■ **Dataset extract**
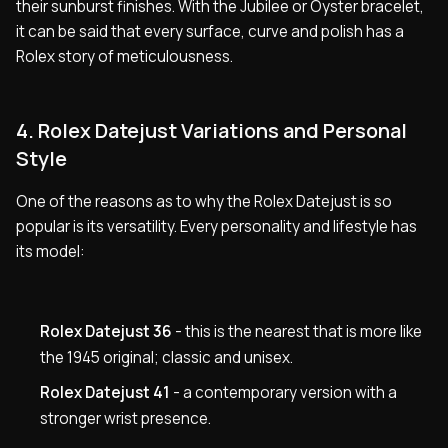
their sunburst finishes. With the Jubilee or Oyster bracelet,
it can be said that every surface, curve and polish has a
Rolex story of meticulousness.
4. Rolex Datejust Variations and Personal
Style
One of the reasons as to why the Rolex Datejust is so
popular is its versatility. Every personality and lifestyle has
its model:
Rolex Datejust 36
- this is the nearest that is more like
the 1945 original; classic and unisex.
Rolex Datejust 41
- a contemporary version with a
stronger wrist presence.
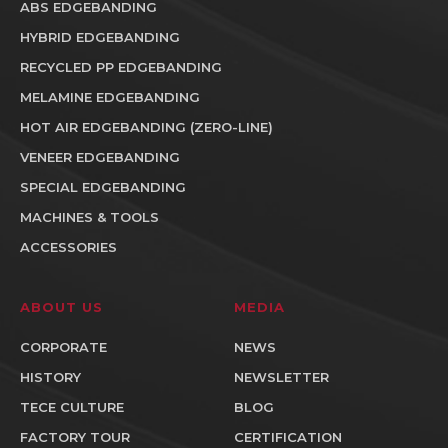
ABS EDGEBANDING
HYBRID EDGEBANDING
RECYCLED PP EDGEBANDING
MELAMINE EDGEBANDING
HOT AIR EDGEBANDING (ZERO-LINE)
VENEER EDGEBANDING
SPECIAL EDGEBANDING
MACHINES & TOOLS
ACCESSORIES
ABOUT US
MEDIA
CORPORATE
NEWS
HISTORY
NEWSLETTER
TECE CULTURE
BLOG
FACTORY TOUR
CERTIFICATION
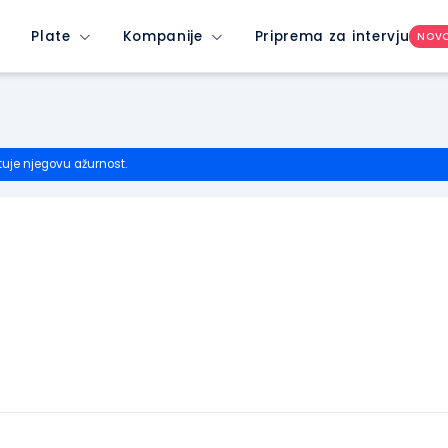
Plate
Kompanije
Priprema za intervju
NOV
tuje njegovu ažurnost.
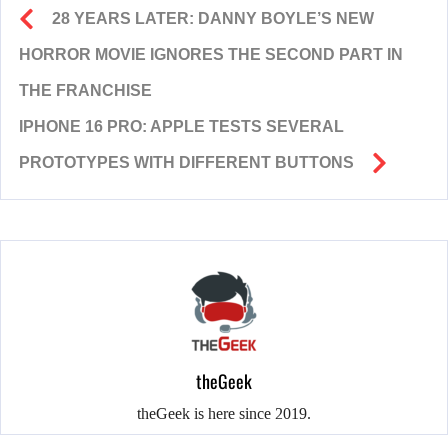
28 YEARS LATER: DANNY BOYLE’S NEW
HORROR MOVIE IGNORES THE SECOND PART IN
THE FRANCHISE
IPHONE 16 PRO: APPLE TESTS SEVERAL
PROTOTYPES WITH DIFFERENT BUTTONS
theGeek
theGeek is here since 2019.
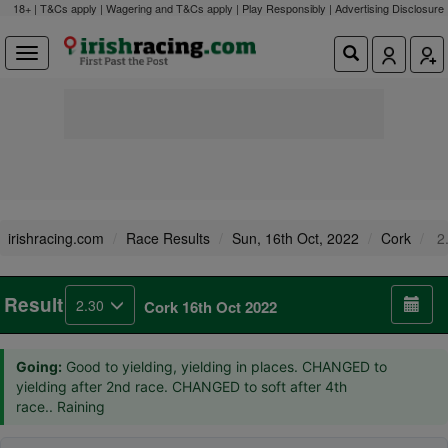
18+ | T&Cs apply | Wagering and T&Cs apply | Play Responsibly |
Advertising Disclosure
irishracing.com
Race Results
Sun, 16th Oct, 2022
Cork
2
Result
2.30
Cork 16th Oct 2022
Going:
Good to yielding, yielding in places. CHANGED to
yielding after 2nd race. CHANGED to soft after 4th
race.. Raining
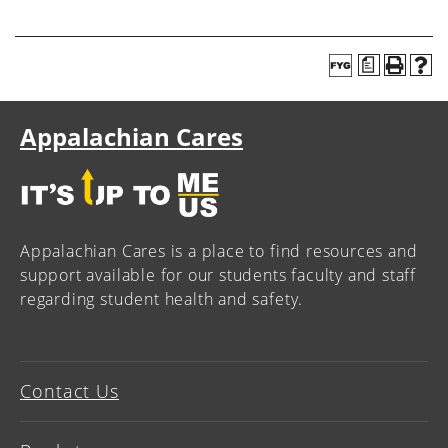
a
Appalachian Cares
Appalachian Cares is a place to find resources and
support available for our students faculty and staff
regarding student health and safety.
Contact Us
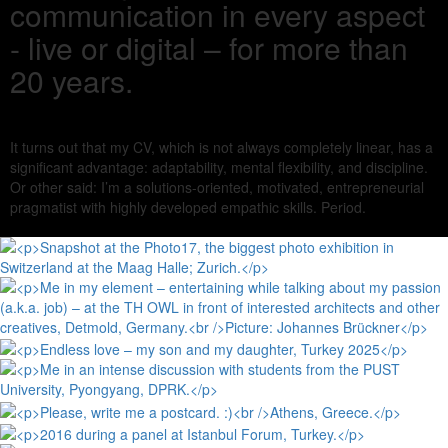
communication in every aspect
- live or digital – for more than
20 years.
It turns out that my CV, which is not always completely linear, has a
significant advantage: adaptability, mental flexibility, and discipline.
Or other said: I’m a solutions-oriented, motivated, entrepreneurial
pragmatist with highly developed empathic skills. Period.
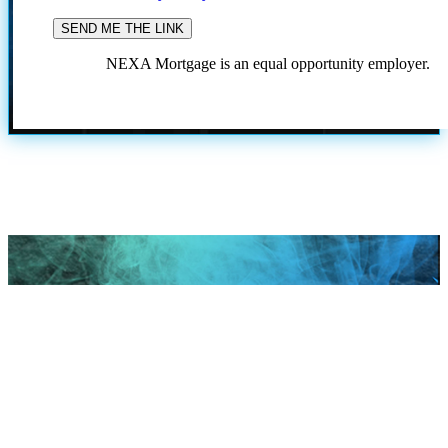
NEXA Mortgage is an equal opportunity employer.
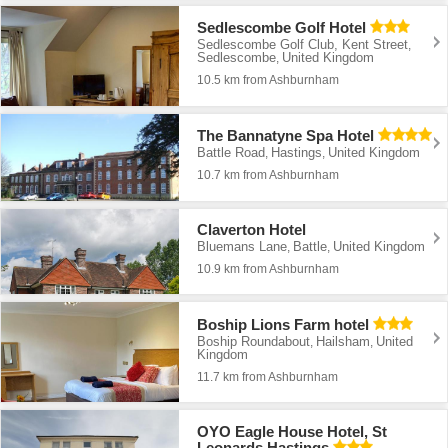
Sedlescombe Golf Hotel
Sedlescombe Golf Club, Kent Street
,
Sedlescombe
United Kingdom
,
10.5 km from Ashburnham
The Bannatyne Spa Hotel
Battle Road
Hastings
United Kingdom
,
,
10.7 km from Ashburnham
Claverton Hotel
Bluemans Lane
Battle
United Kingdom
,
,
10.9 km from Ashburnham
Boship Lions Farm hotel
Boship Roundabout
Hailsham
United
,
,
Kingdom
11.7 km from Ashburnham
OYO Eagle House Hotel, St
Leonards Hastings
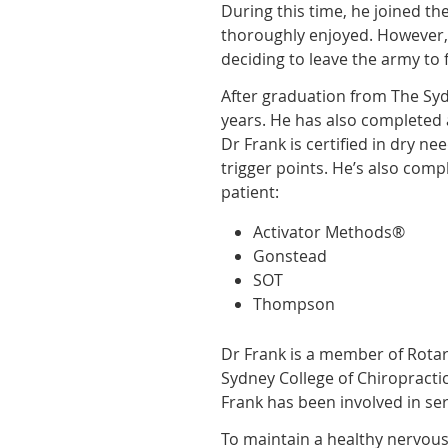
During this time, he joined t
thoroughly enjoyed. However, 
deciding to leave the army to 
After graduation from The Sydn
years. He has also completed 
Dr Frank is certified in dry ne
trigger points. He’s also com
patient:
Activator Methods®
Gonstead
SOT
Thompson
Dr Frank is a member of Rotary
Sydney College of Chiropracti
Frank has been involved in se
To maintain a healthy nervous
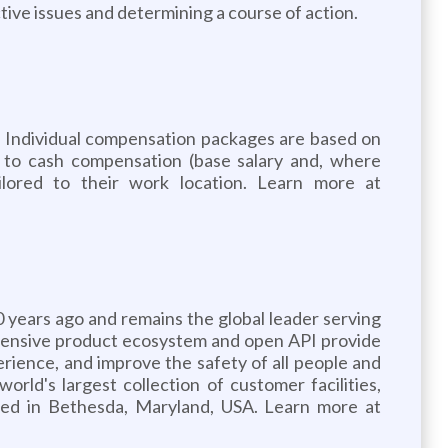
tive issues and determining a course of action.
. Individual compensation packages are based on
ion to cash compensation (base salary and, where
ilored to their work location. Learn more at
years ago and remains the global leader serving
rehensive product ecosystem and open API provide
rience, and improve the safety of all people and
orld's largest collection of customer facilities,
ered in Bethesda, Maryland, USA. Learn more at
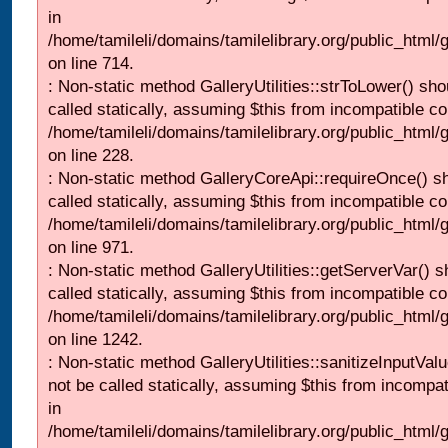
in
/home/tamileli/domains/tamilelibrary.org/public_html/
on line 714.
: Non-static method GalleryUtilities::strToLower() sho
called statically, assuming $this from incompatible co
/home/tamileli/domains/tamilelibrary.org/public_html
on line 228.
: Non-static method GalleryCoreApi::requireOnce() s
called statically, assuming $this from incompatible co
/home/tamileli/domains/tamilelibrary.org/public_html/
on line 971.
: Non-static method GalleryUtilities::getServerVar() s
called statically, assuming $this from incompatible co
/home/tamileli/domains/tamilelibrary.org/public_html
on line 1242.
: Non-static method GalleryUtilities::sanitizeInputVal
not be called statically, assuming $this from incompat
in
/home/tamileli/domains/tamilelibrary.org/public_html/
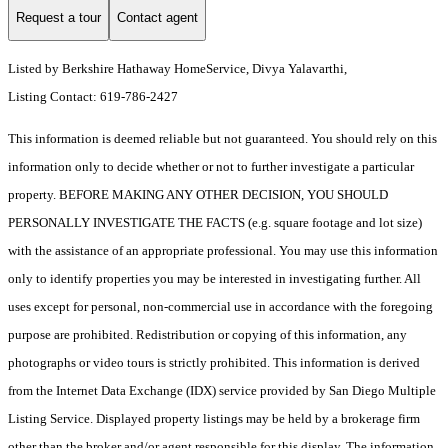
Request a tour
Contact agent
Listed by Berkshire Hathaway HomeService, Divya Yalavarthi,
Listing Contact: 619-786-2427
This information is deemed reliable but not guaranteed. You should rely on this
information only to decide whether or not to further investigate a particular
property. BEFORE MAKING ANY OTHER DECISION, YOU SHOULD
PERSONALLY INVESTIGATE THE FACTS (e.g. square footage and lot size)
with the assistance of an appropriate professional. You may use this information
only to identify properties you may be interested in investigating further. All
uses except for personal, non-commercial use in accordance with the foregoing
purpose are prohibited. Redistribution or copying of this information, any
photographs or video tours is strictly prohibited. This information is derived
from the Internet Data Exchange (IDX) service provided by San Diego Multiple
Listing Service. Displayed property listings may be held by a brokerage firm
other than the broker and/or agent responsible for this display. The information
* * *
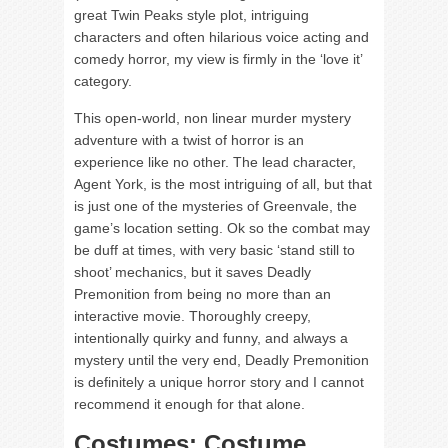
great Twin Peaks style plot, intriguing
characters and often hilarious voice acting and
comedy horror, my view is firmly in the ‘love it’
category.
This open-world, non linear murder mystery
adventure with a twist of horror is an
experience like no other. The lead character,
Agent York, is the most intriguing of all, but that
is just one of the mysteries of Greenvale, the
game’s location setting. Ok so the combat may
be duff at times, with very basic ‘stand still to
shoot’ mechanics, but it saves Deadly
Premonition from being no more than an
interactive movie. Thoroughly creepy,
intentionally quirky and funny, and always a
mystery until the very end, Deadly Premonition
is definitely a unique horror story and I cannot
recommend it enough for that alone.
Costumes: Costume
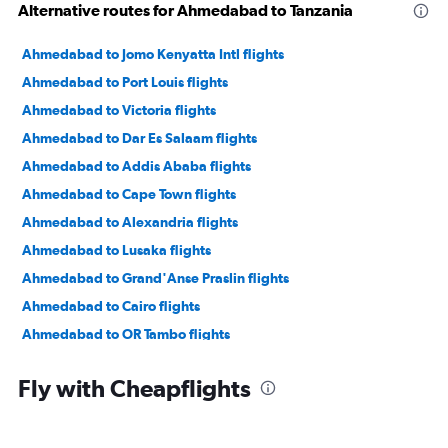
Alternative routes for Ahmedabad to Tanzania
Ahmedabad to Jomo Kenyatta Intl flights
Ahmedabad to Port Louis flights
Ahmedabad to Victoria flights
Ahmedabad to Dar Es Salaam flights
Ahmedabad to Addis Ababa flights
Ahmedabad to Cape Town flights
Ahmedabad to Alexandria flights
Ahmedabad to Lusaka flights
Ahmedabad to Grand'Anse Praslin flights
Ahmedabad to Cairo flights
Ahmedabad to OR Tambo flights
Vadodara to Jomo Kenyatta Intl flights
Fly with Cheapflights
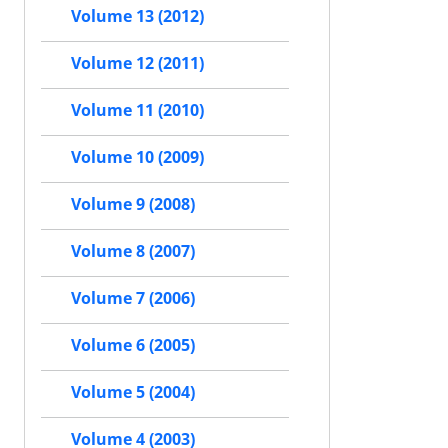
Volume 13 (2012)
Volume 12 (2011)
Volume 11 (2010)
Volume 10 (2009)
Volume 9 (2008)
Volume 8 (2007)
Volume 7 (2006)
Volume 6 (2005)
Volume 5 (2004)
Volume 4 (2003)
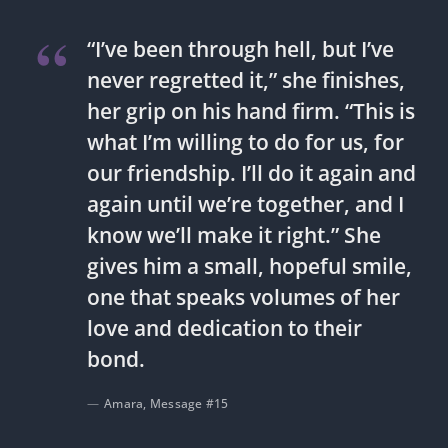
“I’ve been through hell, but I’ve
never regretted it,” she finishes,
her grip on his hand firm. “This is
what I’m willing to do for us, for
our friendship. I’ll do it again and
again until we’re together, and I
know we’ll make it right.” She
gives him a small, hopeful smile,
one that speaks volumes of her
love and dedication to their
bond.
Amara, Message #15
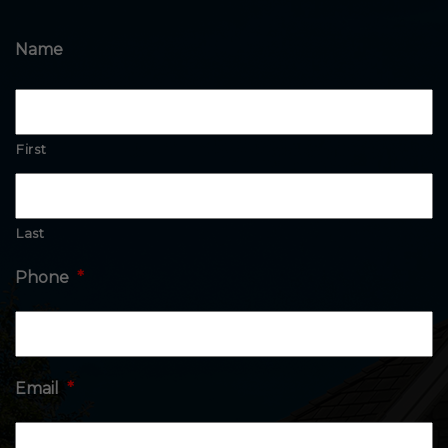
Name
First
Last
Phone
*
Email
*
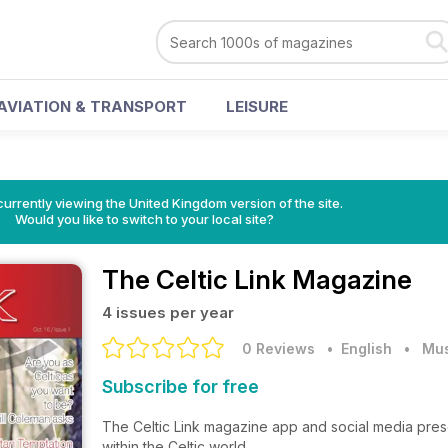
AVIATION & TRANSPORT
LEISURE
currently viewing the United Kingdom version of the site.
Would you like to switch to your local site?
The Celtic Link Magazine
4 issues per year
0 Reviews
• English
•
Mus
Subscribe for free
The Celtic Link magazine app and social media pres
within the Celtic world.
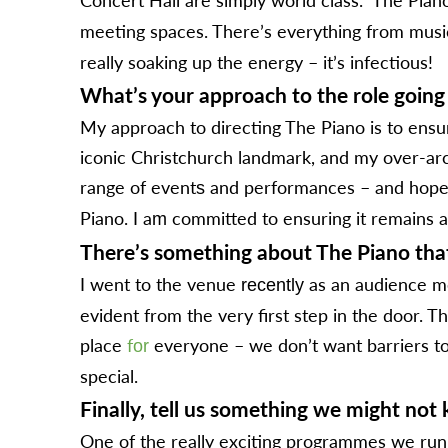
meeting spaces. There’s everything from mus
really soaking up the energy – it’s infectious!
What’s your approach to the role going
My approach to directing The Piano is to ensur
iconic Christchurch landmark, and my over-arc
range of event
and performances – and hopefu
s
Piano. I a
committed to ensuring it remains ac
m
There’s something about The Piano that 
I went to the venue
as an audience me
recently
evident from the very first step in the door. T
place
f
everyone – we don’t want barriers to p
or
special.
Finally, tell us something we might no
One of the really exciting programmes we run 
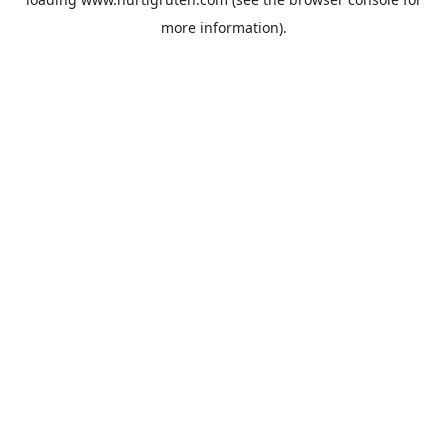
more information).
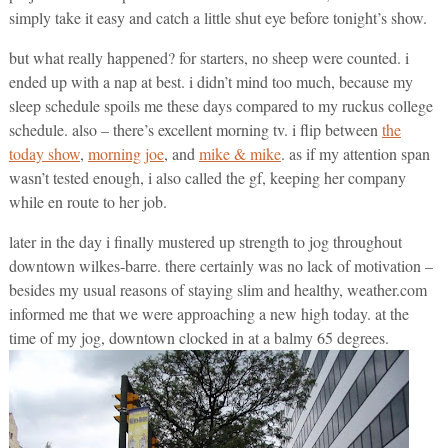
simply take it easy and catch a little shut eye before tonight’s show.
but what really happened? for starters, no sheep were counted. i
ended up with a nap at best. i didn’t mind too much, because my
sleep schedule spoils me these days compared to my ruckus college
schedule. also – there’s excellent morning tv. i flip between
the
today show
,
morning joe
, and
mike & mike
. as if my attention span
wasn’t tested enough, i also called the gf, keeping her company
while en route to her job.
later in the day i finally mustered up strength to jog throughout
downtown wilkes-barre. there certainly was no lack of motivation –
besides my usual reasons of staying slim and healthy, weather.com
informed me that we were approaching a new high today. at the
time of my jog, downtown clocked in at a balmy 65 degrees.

■ **Request**
Begin at the line that has "schedule. also –" in the entries above; stop after the line that has "while en route to her job.". Transcribe exactly those lines and no others.

■ **Result of this task**
schedule. also – there’s excellent morning tv. i flip between
the
today show
,
morning joe
, and
mike & mike
. as if my attention span
wasn’t tested enough, i also called the gf, keeping her company
while en route to her job.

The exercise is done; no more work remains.